So conventional is that advice that Sutton Foster, who's mastered all three essential skills, says the most frequent question she gets when she works with students is: Which is the most important?
Foster spoke with me by phone in anticipation of her solo concert (presented by Actors Theatre of Indiana) at Carmel's Palladium Oct. 5, and she has a forthright answer: Acting.
|Sutton Foster will bring her solo show to Carmel.|
"Dance is a bunch of movement, singing is a bunch of noise," she said, smoothly turning autobiographical: "That was my problem at first. I had a lot of energy and a lot of volume and lot of chutzpah. But without anything behind the sound, it's meaningless," she explained. "I had to learn to go for the interpretation."
She found the key big time 11 years ago on Broadway as the star of "Thoroughly Modern Millie," which earned her a Tony Award. Her repeat recognition in the American Theatre Wing honors (named for director Antoinette Perry) came with a revival of Cole Porter's "Anything Goes" in 2011. The high profile she now enjoys was further developed as she originated roles in "Little Women," "The Drowsy Chaperone," "Young Frankenstein" and "Shrek the Musical."
"I started off as a dancer, and then I started singing," Foster said, alluding to her early involvement in community and high-school theater in her native Georgia. "I'd like to be known as a great actor." In fact, she has told previous interviewers that she is looking to do more dramatic roles, without song and dance and razzmatazz.
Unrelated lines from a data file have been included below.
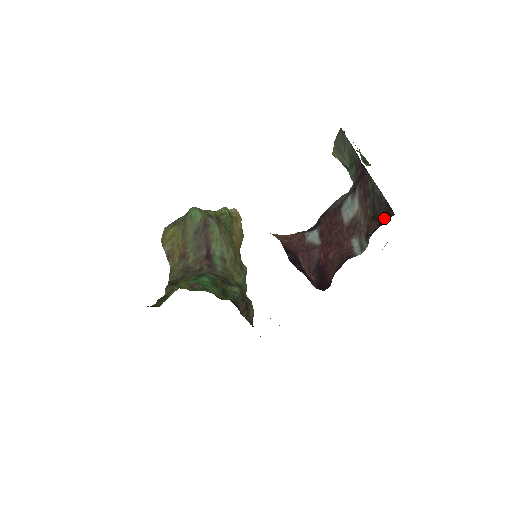
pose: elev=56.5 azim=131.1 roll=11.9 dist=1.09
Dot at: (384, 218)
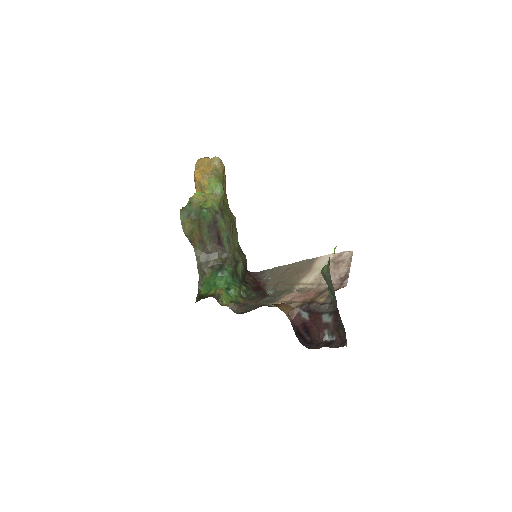
Dot at: (342, 337)
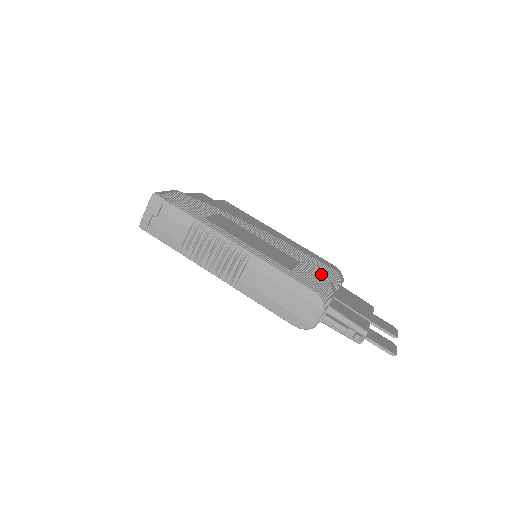
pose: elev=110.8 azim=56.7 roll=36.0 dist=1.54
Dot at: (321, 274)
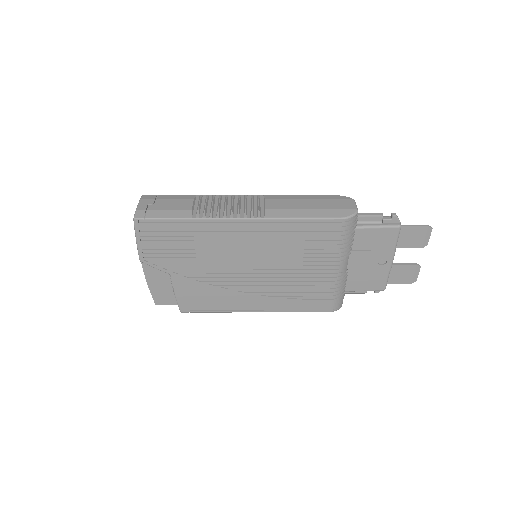
Dot at: occluded
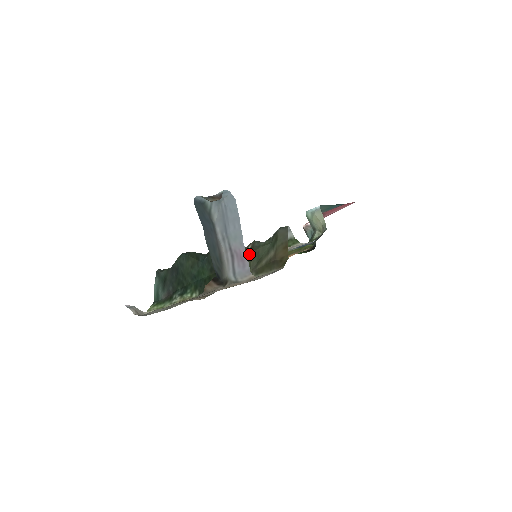
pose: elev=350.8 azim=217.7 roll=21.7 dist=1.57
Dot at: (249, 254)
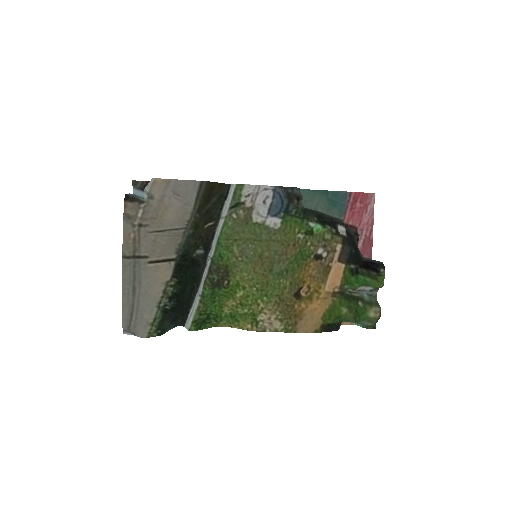
Dot at: (207, 222)
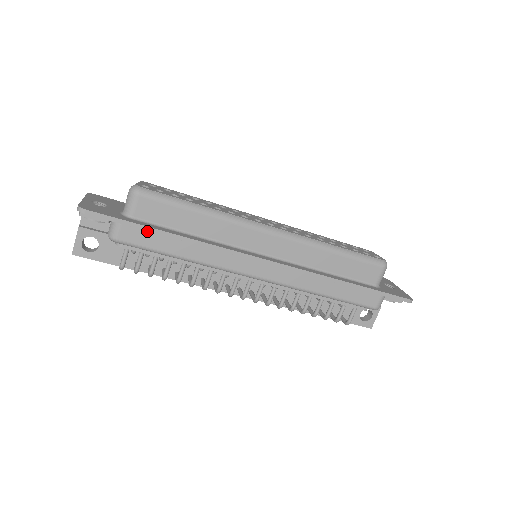
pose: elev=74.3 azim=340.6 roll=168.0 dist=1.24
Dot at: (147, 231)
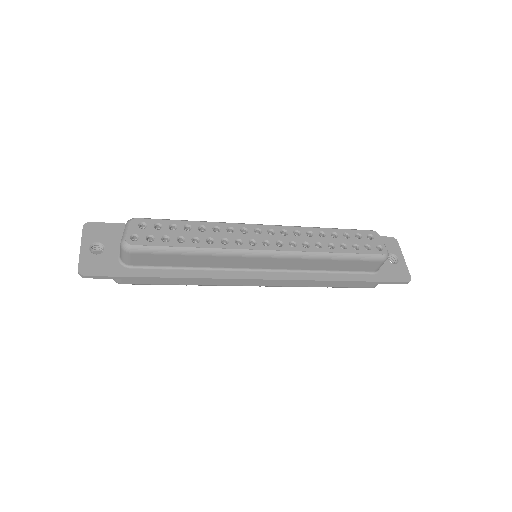
Dot at: (146, 276)
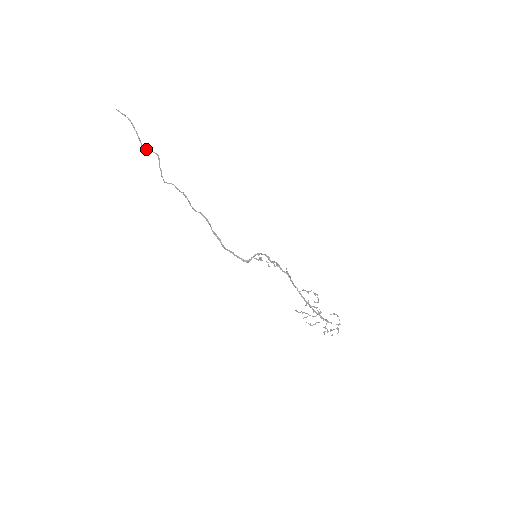
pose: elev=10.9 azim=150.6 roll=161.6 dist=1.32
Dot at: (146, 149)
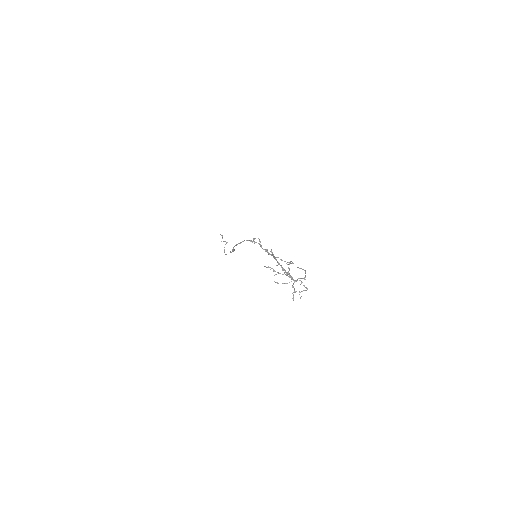
Dot at: occluded
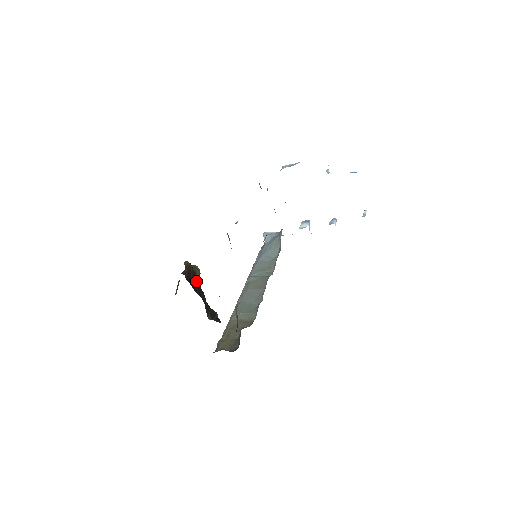
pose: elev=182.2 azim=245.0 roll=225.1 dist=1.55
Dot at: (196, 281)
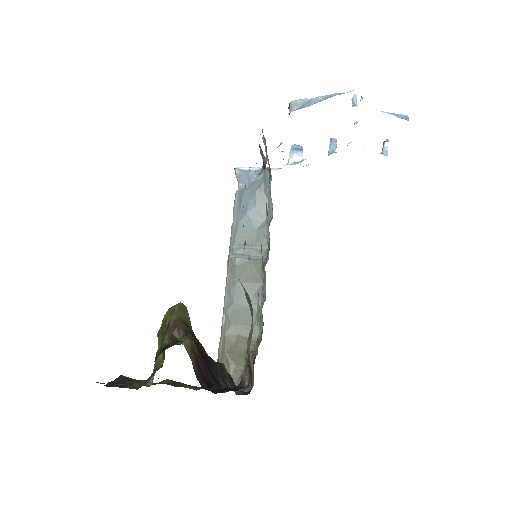
Dot at: (205, 363)
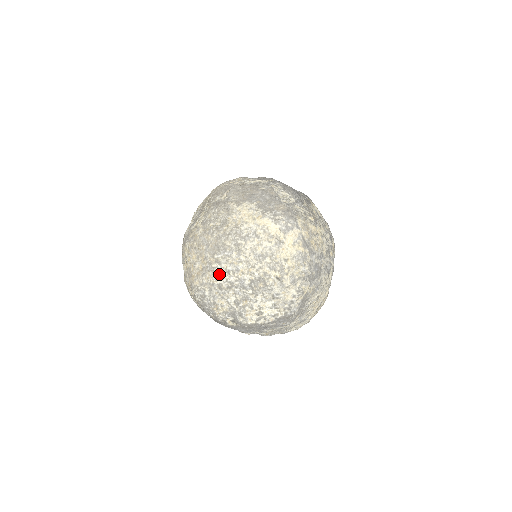
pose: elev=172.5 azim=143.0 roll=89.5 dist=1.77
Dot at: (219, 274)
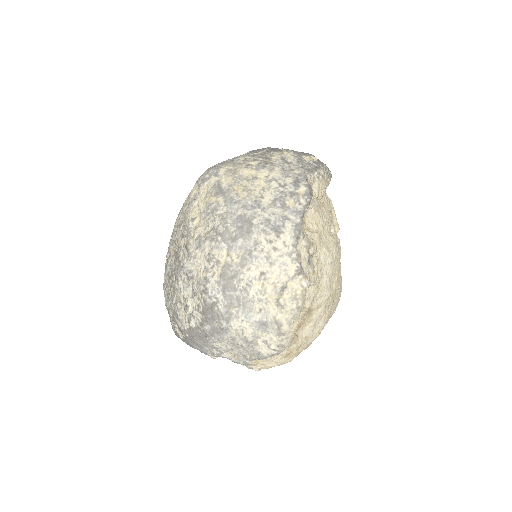
Dot at: (165, 268)
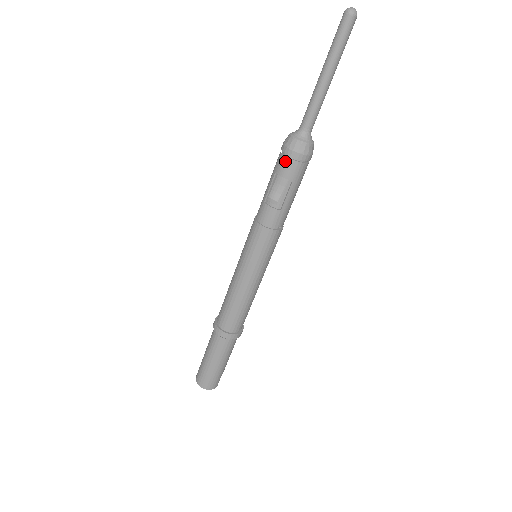
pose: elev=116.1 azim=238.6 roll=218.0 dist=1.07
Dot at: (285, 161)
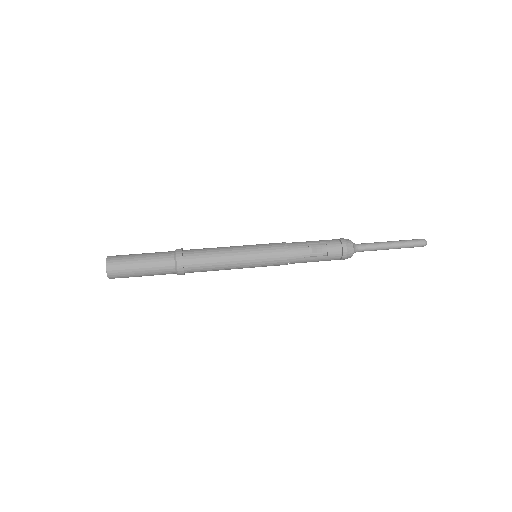
Dot at: (338, 245)
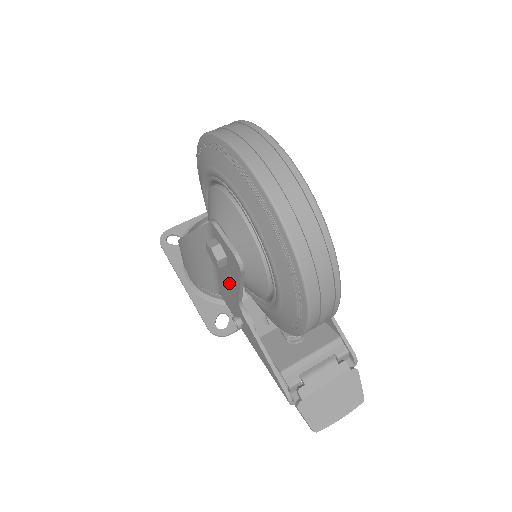
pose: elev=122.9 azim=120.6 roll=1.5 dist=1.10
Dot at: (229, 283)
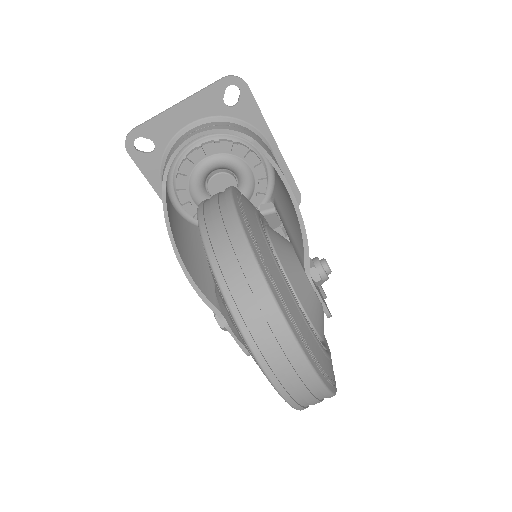
Dot at: occluded
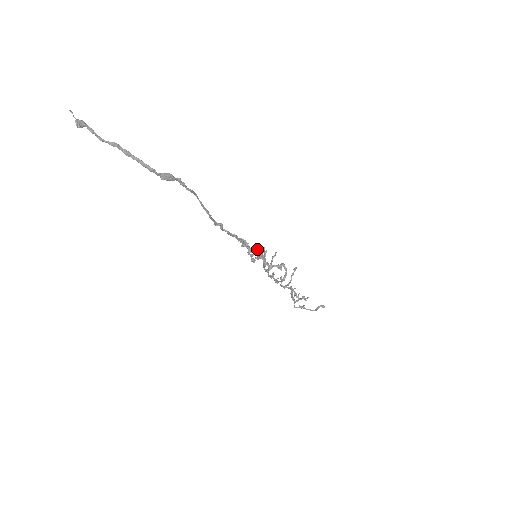
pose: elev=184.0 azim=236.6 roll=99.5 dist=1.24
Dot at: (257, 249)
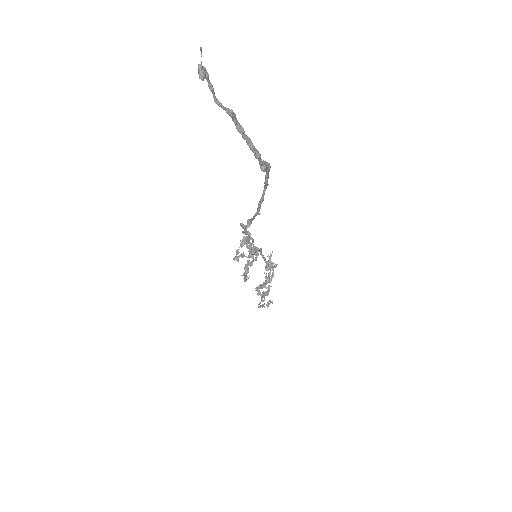
Dot at: (261, 248)
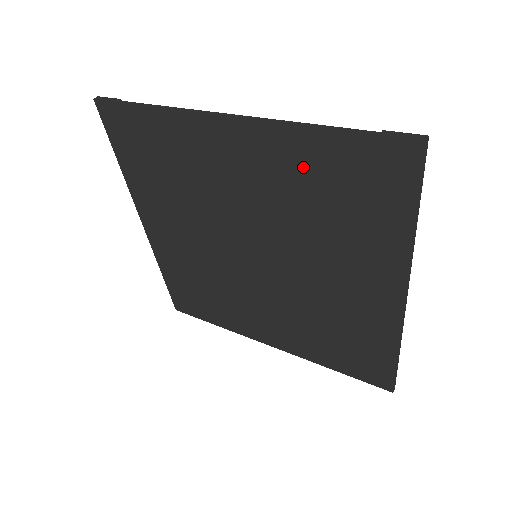
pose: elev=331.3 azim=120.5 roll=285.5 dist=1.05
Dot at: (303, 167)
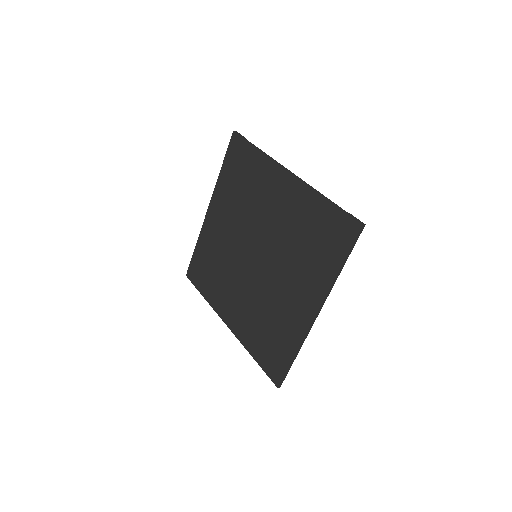
Dot at: (307, 213)
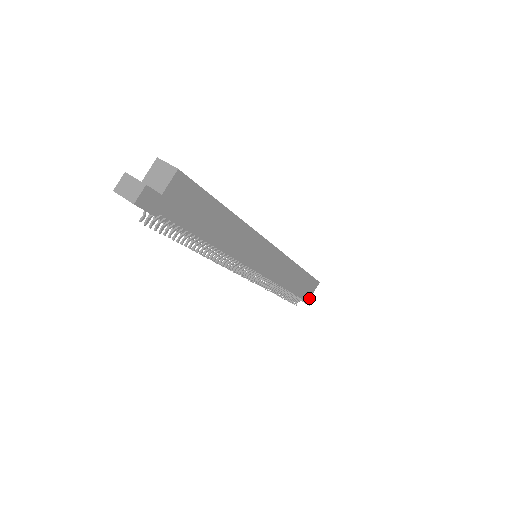
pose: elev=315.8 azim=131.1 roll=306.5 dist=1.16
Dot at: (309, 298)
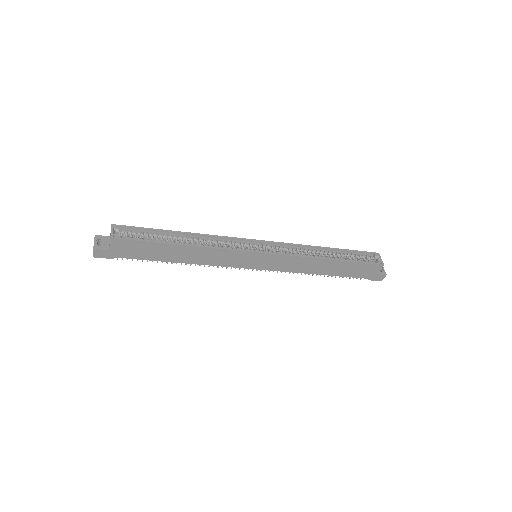
Dot at: (373, 276)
And the prospects? She charmingly mixed metaphors in dancing around a "no comment" response: "We have a bunch of irons in the fire, a bunch of things percolating that I can't talk about now."
In the meantime, she's been spending a lot of time touring with her solo concert show, developed with her music director, Michael Rafter, who will accompany her here.
Since she takes characterization so seriously, I wondered if there's a problem moving from one to another in the course of a 70-minute show largely focused on Broadway roles. "I definitely was in all of my characters, so there's always a piece of myself when I do them," she replied. "What a solo show affords me is to show the audience me. It's more of an intimate, raw evening. I'm not wearing a wig and lashes; it's just me."
The show changes continually to keep it fresh. Next Tuesday, she'll open a three-week engagement at the Cafe Carlyle in New York City, and she expects adjustments will be made as the show runs its course before her Palladium gig.
"At the Palladium we'll be doing some songs for the very first time that we're just working on," she said. "A lot of it is about discovery," as she and Rafter prepare a new CD, successor to two previous recordings. "I have to figure out: What is it? What do I want to say? There is a clear arc to the show: Right now it's about creating and discovering new stuff."
Teaching music-theater classes, chiefly at Ball State University, where she delivered the Commencement Address last year, is part of the process. "It's been awesome working with the students," Foster said. "In my working with them, I've become a better performer. I find I'm telling them things my teachers have always told me," and that helps to incorporate that long-ago wisdom into her professional work.
Because she finished growing up in Troy, Mich., Foster feels a deep appreciation for the heartland. That is partly why she enjoys her instructional time in Muncie, she said. Performing outside New York is different, too; she's leery of describing New York audiences as more sophisticated, fearing that might seem to cast people elsewhere as rubes.
"But the Southern sensibility and the Midwestern sensibility: that's like my heart," Foster said. "The openness of the people, their generosity and sense of family — that's a near and dear thing to me."